Dynamic probabilistic risk assessment and game theory for cyber security risk analysis in nuclear power plants

Nuclear Power Plants and energy systems have become more prone to cyber-attacks with their digitalization and the increased use of smart equipment. Hence, it is important to quantify the risk associated with cyber-attacks in such systems. Dynamic Probabilistic Risk Assessment which involves studying the evolution of a system due to random events and operator and attacker actions during a cyber-attack by employing a physics-based model of the system is a suitable framework to quantify cybersecurity risk in nuclear power plants. In addition to the plant dynamics, it is also important to model the strategies of the attackers and plant operators for an effective cybersecurity risk assessment. Game theory provides a set of necessary tools to model such strategic interactions. In this research, a framework that integrates dynamic probabilistic risk assessment with game theory for cybersecurity risk analysis in nuclear power plants is presented. The mathematical formulation is derived based on the theory of continuous event trees.

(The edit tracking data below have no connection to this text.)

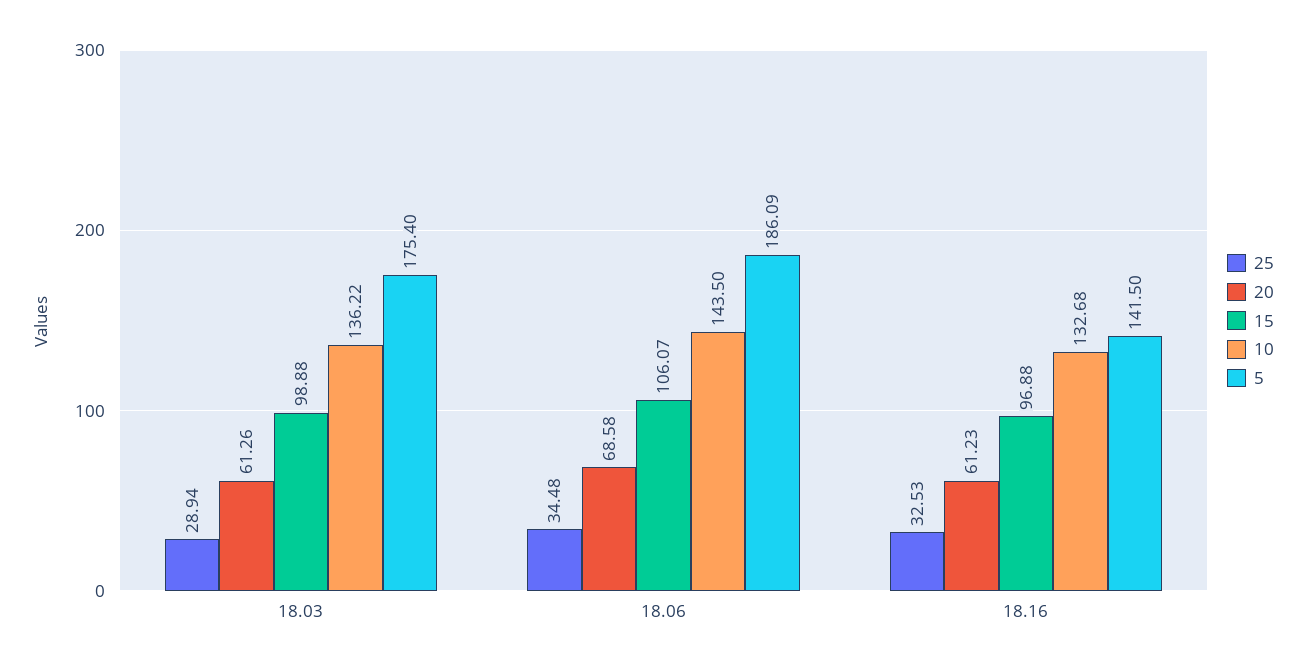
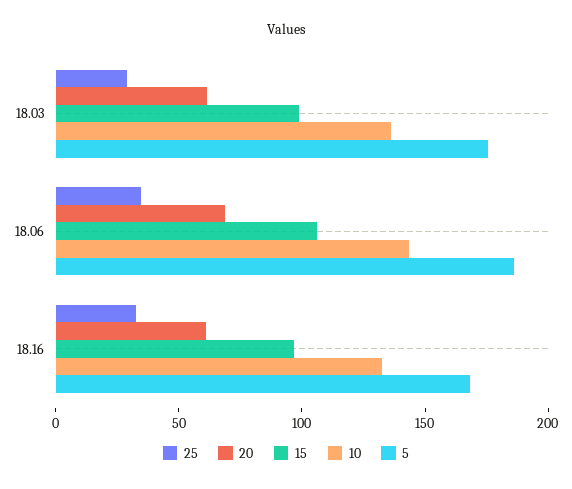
  {
    "25": {
      "18.03": 28.94,
      "18.06": 34.48,
      "18.16": 32.53
    },
    "20": {
      "18.03": 61.26,
      "18.06": 68.58,
      "18.16": 61.23
    },
    "15": {
      "18.03": 98.88,
      "18.06": 106.07,
      "18.16": 96.88
    },
    "10": {
      "18.03": 136.22,
      "18.06": 143.5,
      "18.16": 132.68
    },
    "5": {
      "18.03": 175.4,
      "18.06": 186.09,
-     "18.16": 141.5
+     "18.16": 170
    }
  }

We propose a game theory based action model, that utilizes physics-based rewards to define the strategies of attackers and operators at every decision epoch. As a case study, the risk associated with cyber-attacks on the digital components in the secondary side of a pressurized water reactor is studied using a reduced order model. A set of attacker actions and a set of operator actions are defined for the system. The operator and attacker interactions were modelled using simultaneous game, their action policies were computed using the concept of mixed strategy Nash equilibrium and the evolution of the system was studied.